**Texte extrait**

Andrew Sean Greer
Andrew Sean Greer

« Les tribulations d’Arthur Mineur », Andrew Sean Greer

« Les tribulations d’Arthur Mineur » Andrew Sean Greer

 Prix Pulitzer de la fiction 2018*

 Parution le 1er janvier 2019, Éditions Actes Sud / Jacqueline Chambon

Traduit de l’anglais (États-Unis) par Gilbert Cohen-Solal.

Andrew Sean Greer n’est pas un inconnu. Ce qui l’a rendu célèbre, c’est le roman The confessions of Max Tivoli, paru en 2004 et inspiré par la nouvelle de F. Scott Fitzgerald,  L’Étrange Histoire de Benjamin Button, devenue, en 2008, un film de David Fincher au titre éponyme, avec Brad Pitt dans le rôle principal.

Andrew Sean Greer est un Américain né en, 1970, à Washington c’est un ancien étudiant en « écriture créative » à la célèbre université Brown, située à Providence (Rhode Island). Il a notamment été dans les classes d’Edmund White. Lui-même devenu professeur, Andrew Sean Greer a d’abord publié des nouvelles dans de prestigieuses revues (The New YorkerThe Paris Review, Esquire) avant d’écrire des romans. Le premier s’intitulait The Path of Minor Planets qui, selon The New Yorker, met en lumière la « minuscule partie cachée de folie chez les gens ordinaires. »

Il a l’air de bien aimer les gens ordinaires, Andrew Sean Greer. Le personnage des Tribulations d’Arthur Mineur (Arthur Less dans le titre original : un nom court qui en dit long), est un écrivain « milieu de liste », comme l’a écrit Le Monde. Il ne connaît plus le succès depuis longtemps et son éditeur vient de refuser son dernier manuscrit. Arrivé à l’orée de sa cinquantaine, il a le sentiment que sa vie est en grande partie ratée. Déjà, la cinquantaine en question lui déplaît souverainement, au point qu’il aura une conversation téléphonique assez désopilante avec son éditrice allemande, lui faisant part d’un « très gros problème » : la quatrième de couverture dit qu’il a cinquante ans, or il ne les a pas encore, son anniversaire n’est que dans quelques semaines…

Frôlant parfois le ridicule, Arthur Mineur est néanmoins attachant par son côté candide et maladroit. Pourtant, comme le dit un personnage, « c’est un peu difficile de ressentir de l’empathie pour un type comme ça », un homme blanc plus si jeune que ça, un auteur en demi-teinte qui trimbale ses chagrins existentiels et ses amertumes d’Américain en quête de gloire et d’amour.

S’agissant de sentiments, Arthur Mineur rate aussi ses histoires d’amour. Elles se passent avec des hommes et, là encore, Arthur s’en sort mal – non pas « techniquement » car lorsqu’il embrasse, on lui reconnaît un talent hors normes ; il rate ses histoires par défaitisme, par pudeur, par une réserve en général qui fait dire à l’un de ses amis qu’il est « un mauvais homosexuel ».

**Énoncé rédigé**
Résumez le texte en deux phrases. Les données qui suivent constituent un matériau distinct du texte.

**Liste des données**
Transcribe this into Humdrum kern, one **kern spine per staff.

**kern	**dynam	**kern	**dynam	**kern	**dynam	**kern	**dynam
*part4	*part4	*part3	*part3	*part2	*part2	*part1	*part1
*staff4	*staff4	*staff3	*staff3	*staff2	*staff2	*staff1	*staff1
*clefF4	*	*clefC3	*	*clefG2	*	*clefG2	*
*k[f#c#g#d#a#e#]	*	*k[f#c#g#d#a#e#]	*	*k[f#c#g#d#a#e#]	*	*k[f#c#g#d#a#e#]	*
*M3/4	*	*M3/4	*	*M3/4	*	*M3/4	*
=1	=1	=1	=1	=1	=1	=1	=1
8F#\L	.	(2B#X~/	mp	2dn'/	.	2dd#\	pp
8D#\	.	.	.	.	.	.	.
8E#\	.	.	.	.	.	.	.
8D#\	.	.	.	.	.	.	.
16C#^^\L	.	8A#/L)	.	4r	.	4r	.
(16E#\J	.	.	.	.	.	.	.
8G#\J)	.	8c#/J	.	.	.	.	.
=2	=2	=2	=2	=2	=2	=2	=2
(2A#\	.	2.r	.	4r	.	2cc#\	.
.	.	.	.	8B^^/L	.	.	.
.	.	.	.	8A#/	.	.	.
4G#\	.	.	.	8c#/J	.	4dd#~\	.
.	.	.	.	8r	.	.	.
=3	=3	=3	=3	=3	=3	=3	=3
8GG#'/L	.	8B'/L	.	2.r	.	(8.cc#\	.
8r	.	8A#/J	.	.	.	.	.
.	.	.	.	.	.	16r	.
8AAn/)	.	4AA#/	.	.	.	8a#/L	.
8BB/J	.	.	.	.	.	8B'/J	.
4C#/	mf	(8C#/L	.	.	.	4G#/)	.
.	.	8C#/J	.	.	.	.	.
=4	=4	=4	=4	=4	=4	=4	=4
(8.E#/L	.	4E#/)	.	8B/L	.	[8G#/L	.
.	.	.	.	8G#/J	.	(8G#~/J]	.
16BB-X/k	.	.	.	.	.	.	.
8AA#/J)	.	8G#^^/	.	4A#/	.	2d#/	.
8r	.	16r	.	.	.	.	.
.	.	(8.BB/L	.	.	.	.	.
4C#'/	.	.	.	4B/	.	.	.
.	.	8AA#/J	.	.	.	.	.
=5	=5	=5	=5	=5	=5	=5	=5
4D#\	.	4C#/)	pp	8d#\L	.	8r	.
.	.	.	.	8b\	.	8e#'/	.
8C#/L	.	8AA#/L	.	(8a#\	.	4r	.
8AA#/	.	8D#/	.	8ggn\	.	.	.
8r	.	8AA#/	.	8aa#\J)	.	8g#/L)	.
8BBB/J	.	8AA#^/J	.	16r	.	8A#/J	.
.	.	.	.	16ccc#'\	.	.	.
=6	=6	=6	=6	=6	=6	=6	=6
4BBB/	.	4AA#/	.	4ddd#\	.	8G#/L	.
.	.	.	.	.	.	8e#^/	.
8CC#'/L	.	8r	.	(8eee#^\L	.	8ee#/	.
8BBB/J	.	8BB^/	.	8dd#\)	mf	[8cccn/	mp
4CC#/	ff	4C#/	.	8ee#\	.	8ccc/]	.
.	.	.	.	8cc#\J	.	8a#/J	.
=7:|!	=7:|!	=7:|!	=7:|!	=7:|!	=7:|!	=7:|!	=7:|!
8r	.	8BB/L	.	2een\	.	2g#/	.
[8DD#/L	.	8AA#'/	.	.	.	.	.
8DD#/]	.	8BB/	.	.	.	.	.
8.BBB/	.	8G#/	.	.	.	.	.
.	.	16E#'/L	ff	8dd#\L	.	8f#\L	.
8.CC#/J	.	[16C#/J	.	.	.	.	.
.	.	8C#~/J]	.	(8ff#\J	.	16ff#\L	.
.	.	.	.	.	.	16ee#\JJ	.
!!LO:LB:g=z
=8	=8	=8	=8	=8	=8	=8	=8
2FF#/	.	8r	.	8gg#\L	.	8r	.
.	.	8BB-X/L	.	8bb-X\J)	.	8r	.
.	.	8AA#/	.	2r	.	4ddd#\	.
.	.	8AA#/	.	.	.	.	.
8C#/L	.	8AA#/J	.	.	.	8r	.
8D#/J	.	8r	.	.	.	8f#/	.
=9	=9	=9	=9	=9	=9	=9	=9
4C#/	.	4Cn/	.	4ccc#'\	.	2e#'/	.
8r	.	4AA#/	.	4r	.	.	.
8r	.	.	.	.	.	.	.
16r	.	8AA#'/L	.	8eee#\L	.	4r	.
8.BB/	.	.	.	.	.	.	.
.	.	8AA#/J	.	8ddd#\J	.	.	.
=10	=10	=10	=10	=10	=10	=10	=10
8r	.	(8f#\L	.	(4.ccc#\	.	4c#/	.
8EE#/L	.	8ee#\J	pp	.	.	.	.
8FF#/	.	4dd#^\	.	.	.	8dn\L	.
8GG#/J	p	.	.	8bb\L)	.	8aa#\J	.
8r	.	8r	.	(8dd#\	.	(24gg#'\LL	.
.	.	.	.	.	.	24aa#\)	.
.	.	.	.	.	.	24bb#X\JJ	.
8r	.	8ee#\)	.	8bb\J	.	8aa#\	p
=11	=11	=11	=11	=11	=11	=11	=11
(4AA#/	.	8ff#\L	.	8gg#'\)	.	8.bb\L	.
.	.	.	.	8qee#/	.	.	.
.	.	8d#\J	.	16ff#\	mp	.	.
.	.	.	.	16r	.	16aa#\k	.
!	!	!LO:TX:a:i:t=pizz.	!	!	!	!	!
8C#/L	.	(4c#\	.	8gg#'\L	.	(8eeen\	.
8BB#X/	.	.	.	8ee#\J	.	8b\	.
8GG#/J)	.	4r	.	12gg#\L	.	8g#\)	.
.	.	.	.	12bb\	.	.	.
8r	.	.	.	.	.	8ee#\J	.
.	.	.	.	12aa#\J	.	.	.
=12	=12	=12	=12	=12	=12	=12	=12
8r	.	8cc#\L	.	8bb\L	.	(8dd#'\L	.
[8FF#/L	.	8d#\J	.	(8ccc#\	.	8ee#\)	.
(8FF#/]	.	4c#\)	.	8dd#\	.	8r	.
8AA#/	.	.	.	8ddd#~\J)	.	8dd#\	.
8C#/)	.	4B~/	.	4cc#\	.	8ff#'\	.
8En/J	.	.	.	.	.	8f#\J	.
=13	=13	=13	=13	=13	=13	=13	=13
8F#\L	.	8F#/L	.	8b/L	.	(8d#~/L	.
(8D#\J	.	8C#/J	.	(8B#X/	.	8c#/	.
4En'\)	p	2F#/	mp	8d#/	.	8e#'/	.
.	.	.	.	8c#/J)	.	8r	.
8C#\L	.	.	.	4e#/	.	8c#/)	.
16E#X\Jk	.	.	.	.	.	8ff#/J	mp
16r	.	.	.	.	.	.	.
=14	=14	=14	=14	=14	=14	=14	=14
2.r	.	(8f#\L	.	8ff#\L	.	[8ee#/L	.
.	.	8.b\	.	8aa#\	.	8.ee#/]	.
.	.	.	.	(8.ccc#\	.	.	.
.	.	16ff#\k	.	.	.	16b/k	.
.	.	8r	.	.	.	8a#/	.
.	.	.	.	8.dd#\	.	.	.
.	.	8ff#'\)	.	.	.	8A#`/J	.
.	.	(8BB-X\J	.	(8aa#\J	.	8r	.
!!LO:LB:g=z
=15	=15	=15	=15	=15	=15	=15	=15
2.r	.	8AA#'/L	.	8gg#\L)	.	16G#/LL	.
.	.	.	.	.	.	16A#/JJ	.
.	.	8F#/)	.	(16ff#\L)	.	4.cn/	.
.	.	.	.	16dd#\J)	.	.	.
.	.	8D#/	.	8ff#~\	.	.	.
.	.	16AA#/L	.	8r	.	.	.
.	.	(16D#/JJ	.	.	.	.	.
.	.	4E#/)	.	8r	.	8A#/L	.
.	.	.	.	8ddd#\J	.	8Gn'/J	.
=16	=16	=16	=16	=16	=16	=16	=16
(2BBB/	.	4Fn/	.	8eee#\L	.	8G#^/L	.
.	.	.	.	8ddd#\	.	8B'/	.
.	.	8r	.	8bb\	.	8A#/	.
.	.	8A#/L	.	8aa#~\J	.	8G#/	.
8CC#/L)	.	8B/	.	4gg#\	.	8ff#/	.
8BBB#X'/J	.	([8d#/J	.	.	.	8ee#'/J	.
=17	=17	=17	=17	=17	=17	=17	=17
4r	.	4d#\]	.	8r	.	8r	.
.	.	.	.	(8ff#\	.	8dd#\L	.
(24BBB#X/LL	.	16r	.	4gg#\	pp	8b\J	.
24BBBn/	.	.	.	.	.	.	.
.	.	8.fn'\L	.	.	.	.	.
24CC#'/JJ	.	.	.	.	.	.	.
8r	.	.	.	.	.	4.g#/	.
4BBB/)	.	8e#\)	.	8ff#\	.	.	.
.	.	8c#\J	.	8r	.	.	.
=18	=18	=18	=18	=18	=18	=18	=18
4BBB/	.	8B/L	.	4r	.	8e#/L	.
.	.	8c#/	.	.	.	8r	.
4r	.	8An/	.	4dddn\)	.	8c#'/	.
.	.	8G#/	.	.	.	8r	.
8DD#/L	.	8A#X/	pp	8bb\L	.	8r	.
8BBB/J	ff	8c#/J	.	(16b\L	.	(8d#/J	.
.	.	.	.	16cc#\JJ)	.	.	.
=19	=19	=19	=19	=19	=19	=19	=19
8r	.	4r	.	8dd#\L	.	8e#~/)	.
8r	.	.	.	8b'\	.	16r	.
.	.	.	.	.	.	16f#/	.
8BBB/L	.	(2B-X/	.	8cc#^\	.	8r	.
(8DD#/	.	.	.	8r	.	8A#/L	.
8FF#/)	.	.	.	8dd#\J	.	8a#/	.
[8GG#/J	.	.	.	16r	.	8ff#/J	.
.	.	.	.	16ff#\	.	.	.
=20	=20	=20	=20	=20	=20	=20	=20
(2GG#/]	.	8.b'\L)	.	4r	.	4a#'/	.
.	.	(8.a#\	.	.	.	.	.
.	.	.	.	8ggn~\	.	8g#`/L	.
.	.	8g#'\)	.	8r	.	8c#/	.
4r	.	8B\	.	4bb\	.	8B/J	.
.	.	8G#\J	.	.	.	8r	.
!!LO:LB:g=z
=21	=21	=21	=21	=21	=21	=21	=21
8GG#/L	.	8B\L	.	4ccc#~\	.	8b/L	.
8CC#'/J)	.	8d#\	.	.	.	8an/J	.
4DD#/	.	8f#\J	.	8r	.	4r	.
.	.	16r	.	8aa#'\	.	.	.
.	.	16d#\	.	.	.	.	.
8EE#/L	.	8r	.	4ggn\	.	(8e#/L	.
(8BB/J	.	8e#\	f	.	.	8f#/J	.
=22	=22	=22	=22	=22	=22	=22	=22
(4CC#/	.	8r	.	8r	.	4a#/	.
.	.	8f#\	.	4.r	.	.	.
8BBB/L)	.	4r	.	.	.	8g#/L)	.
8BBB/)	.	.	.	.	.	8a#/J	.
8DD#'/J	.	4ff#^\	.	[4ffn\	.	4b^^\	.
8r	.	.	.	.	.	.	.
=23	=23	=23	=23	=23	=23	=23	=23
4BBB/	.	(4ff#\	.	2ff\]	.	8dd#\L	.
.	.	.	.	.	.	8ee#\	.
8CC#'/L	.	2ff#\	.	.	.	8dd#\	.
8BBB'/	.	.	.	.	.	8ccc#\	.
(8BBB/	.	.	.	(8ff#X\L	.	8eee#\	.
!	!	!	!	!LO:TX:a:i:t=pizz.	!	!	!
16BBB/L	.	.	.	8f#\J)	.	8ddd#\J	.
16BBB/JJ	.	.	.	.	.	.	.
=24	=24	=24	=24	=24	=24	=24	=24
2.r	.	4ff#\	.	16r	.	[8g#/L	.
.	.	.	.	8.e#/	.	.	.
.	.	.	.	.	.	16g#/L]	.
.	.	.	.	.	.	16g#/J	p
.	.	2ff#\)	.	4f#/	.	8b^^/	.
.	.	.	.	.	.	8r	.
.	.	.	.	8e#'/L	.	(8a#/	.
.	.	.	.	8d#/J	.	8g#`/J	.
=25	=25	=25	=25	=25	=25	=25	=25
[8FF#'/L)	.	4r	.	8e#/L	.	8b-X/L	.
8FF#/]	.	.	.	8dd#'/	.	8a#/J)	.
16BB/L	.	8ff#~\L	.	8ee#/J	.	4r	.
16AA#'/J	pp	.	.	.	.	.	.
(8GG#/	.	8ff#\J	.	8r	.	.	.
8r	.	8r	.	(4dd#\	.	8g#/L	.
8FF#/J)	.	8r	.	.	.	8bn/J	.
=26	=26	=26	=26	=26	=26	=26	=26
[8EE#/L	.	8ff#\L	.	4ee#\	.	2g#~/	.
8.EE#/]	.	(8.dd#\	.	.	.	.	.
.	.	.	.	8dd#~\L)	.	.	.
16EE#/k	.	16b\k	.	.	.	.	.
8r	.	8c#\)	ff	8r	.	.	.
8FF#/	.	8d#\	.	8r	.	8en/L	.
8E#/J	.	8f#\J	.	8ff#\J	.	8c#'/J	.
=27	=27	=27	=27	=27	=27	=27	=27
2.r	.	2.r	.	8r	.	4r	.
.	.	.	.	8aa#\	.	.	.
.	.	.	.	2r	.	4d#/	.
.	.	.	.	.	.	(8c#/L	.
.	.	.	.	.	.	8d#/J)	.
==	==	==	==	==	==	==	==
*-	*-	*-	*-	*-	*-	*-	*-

**Réponse complète**
Andrew Sean Greer, Américain né en 1970 à Washington et ancien étudiant en écriture créative à l'université Brown, s'est fait connaître avec le roman The confessions of Max Tivoli, paru en 2004. Son roman Les tribulations d'Arthur Mineur, prix Pulitzer de la fiction 2018, met en scène un écrivain à l'orée de la cinquantaine qui ne connaît plus le succès depuis longtemps et qui rate aussi ses histoires d'amour avec des hommes, par défaitisme, par pudeur et par réserve.